Output the entries below exactly, from the first line to the line holding "Price / Cost", both included.

►

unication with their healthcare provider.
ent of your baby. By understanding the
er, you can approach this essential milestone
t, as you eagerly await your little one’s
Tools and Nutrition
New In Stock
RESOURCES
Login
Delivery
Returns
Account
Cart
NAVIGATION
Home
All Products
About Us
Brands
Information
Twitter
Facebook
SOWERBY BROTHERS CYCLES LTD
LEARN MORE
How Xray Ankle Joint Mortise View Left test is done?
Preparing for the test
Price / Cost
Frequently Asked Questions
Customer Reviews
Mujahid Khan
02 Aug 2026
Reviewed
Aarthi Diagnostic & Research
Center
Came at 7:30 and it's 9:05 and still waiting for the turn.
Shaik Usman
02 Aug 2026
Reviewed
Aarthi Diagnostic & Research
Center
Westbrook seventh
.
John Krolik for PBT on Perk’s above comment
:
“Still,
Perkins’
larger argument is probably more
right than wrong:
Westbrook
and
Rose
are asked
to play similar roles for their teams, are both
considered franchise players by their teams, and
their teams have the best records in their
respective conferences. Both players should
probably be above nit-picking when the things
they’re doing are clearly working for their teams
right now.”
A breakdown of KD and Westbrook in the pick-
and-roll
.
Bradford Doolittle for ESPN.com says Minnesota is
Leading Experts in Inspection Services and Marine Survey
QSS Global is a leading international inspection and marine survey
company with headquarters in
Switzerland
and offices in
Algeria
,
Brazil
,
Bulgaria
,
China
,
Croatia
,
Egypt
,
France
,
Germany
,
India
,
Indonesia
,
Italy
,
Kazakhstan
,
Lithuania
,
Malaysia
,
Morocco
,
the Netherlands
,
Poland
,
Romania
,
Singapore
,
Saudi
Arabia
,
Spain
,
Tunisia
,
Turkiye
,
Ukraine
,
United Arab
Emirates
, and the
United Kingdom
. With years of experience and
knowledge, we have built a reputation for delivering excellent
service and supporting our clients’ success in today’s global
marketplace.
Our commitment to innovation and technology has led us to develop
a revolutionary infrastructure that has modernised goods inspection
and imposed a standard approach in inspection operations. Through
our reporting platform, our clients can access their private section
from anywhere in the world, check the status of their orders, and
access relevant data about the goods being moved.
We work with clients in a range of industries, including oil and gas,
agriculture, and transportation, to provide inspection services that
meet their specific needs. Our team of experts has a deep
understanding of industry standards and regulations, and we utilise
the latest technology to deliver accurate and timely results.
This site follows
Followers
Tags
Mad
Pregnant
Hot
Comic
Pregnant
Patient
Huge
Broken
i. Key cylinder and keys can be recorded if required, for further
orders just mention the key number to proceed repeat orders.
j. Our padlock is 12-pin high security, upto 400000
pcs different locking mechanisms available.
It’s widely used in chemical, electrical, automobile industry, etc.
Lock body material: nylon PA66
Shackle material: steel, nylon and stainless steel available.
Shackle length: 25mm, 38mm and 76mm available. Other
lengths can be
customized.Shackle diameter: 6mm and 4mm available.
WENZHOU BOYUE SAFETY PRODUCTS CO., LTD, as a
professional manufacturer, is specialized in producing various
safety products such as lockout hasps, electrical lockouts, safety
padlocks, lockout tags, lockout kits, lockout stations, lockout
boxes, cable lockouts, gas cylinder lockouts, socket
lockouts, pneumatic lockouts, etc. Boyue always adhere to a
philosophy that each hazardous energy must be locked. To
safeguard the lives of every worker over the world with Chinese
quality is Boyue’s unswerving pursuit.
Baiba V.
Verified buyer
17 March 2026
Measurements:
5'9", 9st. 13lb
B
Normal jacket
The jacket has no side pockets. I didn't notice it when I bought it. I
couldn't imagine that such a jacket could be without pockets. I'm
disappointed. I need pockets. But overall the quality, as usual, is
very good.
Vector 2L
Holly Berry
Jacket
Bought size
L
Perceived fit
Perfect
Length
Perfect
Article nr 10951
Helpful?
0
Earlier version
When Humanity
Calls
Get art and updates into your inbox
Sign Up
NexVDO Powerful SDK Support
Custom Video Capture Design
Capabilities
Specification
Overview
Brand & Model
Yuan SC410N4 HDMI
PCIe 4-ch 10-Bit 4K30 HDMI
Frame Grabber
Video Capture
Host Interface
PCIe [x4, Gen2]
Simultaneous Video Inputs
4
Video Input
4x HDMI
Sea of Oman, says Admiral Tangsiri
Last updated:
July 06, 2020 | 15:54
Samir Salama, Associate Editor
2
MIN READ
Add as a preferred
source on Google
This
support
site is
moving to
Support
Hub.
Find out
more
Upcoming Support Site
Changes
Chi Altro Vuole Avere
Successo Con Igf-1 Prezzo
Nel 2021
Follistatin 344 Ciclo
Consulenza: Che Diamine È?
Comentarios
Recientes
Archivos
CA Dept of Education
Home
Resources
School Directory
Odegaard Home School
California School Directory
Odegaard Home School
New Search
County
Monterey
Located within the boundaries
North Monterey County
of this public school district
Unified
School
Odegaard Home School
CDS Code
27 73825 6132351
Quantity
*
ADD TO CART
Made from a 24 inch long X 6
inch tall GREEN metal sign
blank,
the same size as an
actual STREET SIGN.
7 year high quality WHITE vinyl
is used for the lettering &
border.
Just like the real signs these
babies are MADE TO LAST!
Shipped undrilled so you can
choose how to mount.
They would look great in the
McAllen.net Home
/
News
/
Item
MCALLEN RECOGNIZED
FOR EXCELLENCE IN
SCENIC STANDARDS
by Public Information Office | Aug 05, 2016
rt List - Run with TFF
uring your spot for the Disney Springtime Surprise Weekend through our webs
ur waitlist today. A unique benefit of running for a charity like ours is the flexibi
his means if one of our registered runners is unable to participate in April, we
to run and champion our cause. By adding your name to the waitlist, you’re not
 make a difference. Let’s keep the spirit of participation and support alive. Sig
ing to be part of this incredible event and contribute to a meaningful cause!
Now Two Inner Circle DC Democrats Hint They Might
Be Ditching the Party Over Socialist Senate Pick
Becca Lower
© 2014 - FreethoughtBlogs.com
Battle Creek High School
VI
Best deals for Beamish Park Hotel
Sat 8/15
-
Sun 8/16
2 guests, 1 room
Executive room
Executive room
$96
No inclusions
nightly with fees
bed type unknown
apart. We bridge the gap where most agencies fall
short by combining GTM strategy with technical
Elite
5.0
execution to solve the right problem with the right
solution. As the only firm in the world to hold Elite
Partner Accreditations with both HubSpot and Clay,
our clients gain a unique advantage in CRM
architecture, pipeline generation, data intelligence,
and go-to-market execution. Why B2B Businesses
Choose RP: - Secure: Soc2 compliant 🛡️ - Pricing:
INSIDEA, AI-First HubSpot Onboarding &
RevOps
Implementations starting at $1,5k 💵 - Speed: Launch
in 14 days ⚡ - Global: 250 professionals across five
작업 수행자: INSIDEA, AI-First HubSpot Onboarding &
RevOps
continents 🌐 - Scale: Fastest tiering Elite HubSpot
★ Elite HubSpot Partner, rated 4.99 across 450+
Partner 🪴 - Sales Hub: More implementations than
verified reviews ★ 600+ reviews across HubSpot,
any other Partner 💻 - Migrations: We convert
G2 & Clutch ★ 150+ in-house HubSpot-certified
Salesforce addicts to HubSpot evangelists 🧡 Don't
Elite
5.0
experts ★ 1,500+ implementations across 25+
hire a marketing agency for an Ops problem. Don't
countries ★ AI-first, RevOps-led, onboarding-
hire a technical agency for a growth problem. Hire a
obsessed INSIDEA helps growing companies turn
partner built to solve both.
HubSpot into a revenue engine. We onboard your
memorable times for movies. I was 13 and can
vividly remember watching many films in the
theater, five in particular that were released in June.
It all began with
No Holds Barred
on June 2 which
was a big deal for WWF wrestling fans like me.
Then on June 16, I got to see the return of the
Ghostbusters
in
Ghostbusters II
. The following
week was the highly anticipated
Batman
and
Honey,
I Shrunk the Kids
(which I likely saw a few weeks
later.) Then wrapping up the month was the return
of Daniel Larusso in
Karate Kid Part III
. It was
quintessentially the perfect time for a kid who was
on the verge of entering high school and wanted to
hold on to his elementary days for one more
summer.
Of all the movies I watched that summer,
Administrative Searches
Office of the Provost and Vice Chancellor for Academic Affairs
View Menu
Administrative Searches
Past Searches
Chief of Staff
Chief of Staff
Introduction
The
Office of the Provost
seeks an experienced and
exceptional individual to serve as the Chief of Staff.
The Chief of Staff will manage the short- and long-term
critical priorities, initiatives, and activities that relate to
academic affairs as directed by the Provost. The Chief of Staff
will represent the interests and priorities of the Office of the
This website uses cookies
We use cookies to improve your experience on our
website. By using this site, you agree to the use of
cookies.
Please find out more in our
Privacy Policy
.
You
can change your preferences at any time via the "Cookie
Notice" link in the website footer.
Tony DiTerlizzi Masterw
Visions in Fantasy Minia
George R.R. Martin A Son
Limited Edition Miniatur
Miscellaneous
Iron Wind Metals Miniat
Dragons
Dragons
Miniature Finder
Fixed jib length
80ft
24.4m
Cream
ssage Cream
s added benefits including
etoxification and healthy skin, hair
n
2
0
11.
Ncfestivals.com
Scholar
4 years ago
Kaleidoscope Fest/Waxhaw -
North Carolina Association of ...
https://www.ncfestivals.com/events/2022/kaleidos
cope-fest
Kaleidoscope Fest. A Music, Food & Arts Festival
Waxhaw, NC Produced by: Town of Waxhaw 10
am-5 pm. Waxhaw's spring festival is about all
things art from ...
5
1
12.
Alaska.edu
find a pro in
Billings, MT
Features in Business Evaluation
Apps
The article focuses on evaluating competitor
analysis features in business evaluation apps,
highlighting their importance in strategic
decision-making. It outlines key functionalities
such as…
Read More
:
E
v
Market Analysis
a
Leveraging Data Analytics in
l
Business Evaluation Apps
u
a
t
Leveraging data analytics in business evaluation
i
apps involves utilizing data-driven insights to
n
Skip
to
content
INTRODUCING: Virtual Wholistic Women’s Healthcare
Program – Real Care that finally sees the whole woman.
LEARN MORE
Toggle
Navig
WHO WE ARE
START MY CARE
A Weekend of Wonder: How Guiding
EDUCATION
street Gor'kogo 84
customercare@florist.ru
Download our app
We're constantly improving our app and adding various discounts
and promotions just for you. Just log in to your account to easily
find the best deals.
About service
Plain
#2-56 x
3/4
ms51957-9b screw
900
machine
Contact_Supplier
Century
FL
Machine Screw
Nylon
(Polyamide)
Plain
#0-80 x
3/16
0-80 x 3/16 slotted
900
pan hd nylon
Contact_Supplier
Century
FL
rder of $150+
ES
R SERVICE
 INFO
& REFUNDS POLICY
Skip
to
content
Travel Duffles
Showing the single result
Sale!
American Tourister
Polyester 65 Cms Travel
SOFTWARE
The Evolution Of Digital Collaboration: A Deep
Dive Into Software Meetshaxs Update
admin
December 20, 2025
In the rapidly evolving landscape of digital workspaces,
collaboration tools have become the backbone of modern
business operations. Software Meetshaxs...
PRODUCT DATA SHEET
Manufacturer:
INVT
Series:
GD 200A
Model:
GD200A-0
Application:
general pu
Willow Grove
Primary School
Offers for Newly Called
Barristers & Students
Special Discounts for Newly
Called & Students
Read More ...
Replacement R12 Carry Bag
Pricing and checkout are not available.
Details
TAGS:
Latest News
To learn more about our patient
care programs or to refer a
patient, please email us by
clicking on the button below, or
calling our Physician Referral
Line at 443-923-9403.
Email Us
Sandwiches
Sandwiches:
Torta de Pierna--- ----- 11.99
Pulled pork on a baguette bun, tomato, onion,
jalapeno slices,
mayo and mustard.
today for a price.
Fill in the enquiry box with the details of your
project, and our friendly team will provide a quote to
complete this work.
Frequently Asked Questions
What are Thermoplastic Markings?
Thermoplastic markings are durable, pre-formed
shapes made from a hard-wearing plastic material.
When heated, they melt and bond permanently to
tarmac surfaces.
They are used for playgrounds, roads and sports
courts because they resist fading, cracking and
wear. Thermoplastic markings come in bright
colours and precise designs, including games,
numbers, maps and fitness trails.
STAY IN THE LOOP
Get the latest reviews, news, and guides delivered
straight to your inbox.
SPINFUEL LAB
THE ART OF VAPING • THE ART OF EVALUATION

◄

## Solution to this problem
unication with their healthcare provider.
ent of your baby. By understanding the
er, you can approach this essential milestone
t, as you eagerly await your little one’s
Tools and Nutrition
New In Stock
RESOURCES
Login
Delivery
Returns
Account
Cart
NAVIGATION
Home
All Products
About Us
Brands
Information
Twitter
Facebook
SOWERBY BROTHERS CYCLES LTD
LEARN MORE
How Xray Ankle Joint Mortise View Left test is done?
Preparing for the test
Price / Cost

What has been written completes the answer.